With our theoretical review, dynamic hypothesis, and simulation model-based scenarios, we have attempted to explain the dynamics of variables acting within the electricity supply and demand system of Canada . Specifically, we have looked at variables within our generation capacity system. The key to the avoidance of a gap between electricity supply and demand, as well as sustainable, safe, and cost-competitive production, is to take advantage of the identified factors and potential policy decisions. In addressing our current supply and demand gap issue, we must not only continue to invest in capital assets for electricity production, but also continue our increased investments in R&D and productivity initiatives. Demand management and reduction, as well as production and end use machinery efficiency, play prominent roles in maintaining stability throughout the system. Canada must be prepared to diverge from traditional adjustment methods and adopt new strategies focused on capital assets, productivity, and efficiency in order to avoid a downward spiral of electricity industry deficiency.

As per our model-based analysis, an additional investment of about US$ 10 billion over a decade (2015–2025) will not only allow Canada to effectively close the supply and demand gap but also in a relatively greener way. With these additional investments, Canadian economy can also expect better energy intensity (0.21 versus 0.25 toe/million US$). This will result in wider recognition of Canada as a green economy (Conference Board of Canada 2010; (Qudrat-Ullah, 2013).

By utilizing our developed simulation model, future research can investigate other related issues in the context of alternative policy design for Canadian electricity sector.
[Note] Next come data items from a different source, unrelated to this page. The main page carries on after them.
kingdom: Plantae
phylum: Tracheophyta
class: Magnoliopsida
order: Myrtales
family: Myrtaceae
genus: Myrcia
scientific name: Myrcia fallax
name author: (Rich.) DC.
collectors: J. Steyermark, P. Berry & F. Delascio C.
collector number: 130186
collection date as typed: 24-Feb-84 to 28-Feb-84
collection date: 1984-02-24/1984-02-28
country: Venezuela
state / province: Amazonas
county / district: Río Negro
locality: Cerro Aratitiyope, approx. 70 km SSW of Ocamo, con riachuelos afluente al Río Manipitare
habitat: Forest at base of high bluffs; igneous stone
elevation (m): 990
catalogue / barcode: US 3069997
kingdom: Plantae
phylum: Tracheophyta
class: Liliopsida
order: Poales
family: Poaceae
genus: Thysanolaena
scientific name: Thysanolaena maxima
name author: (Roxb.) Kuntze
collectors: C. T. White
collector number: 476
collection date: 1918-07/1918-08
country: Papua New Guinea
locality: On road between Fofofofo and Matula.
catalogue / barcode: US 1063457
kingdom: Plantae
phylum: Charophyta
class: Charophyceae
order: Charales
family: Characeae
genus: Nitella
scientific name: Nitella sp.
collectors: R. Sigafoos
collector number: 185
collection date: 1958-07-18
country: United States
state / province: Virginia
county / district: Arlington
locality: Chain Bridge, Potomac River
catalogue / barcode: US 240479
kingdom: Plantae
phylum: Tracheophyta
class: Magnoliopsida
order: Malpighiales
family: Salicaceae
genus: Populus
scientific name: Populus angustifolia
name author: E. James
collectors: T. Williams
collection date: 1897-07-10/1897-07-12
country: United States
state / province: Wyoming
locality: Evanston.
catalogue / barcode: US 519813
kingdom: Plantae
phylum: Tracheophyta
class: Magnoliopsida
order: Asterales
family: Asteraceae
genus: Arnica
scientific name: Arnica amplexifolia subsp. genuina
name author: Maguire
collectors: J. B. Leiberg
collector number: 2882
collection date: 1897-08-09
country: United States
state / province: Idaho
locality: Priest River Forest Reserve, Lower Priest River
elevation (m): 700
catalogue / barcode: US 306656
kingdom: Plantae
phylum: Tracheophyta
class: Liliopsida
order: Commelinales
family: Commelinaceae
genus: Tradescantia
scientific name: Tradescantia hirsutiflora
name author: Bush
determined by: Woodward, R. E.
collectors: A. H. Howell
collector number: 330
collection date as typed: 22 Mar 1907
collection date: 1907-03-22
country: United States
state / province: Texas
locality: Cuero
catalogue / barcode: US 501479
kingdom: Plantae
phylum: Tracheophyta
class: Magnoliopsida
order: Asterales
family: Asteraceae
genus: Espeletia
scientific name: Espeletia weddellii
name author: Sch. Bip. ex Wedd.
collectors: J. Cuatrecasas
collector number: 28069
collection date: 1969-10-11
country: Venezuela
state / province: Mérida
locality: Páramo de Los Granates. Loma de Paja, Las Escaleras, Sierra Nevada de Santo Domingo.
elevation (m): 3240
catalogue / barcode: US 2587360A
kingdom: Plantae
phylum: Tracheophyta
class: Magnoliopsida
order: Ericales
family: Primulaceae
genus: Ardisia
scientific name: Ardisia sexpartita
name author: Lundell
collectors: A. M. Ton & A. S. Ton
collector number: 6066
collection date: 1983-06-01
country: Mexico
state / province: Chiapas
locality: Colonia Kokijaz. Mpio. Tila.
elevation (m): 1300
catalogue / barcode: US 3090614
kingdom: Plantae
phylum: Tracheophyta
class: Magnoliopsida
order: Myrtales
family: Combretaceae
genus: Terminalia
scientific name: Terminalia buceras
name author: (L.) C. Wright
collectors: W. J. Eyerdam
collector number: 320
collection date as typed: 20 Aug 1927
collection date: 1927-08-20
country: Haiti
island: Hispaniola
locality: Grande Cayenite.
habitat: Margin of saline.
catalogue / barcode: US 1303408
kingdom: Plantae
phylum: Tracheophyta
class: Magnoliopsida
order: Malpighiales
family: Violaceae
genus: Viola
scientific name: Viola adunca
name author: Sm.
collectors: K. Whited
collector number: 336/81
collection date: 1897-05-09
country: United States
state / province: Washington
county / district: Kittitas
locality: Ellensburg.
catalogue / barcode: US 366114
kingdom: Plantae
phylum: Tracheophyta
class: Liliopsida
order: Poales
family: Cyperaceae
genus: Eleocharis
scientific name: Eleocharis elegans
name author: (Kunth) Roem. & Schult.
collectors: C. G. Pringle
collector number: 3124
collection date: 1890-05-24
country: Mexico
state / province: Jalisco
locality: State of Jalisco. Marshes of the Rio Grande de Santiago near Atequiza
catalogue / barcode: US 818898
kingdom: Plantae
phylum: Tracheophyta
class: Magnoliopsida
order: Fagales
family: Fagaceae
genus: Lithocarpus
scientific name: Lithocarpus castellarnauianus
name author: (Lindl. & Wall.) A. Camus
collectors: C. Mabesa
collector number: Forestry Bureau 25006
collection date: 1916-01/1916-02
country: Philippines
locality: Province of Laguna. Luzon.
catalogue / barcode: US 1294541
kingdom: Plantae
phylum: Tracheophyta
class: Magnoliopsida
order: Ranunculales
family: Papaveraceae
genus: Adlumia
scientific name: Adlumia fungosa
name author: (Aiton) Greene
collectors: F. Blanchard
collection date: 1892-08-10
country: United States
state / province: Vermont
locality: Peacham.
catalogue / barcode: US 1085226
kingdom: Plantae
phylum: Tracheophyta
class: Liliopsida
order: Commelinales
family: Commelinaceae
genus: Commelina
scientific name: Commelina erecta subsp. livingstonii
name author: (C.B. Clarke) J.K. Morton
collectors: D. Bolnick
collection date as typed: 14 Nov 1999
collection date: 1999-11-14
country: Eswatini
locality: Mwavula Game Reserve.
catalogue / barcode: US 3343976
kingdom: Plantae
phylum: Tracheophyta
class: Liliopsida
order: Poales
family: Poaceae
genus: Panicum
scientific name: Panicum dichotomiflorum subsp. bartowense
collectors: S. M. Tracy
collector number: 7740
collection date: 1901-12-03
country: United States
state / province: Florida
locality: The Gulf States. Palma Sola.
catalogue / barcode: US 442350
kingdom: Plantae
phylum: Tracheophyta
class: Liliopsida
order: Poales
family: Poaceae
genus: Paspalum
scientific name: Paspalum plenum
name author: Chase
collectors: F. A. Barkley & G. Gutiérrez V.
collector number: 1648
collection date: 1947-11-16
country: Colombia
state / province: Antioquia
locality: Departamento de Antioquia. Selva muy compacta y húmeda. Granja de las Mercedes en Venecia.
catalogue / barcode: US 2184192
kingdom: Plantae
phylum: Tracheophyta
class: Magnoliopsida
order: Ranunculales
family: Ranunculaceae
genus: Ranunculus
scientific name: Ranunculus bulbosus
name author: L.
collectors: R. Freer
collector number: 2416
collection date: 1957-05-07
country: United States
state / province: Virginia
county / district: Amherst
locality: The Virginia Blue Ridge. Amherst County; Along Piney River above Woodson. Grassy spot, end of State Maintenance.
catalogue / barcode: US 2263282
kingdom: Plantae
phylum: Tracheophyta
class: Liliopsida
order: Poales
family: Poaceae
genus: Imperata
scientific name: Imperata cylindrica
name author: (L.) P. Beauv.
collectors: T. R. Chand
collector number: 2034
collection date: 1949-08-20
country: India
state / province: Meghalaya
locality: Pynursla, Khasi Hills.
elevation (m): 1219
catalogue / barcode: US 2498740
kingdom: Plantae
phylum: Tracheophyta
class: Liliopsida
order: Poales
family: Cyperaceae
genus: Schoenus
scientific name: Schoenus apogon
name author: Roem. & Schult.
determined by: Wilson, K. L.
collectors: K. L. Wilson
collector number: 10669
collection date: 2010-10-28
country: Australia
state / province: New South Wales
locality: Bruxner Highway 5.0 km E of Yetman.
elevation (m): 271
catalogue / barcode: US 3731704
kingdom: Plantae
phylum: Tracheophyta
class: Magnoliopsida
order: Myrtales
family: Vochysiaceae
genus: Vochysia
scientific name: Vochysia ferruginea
For instance, in the identified capacity-mix, which capital asset should be preferred the most to support low-carbon economic regime. Our developed model is flexible enough to be adapted to model and analyze such issues. Therefore, besides providing useful policy insights on electricity generation capacity dynamics in Canada, this research contributes with an effective policy analysis and design tool in the form of a unique system dynamics-based simulation model.Researchers can calibrate the developed model to their case-specific data and can perform desired scenario-based analysis.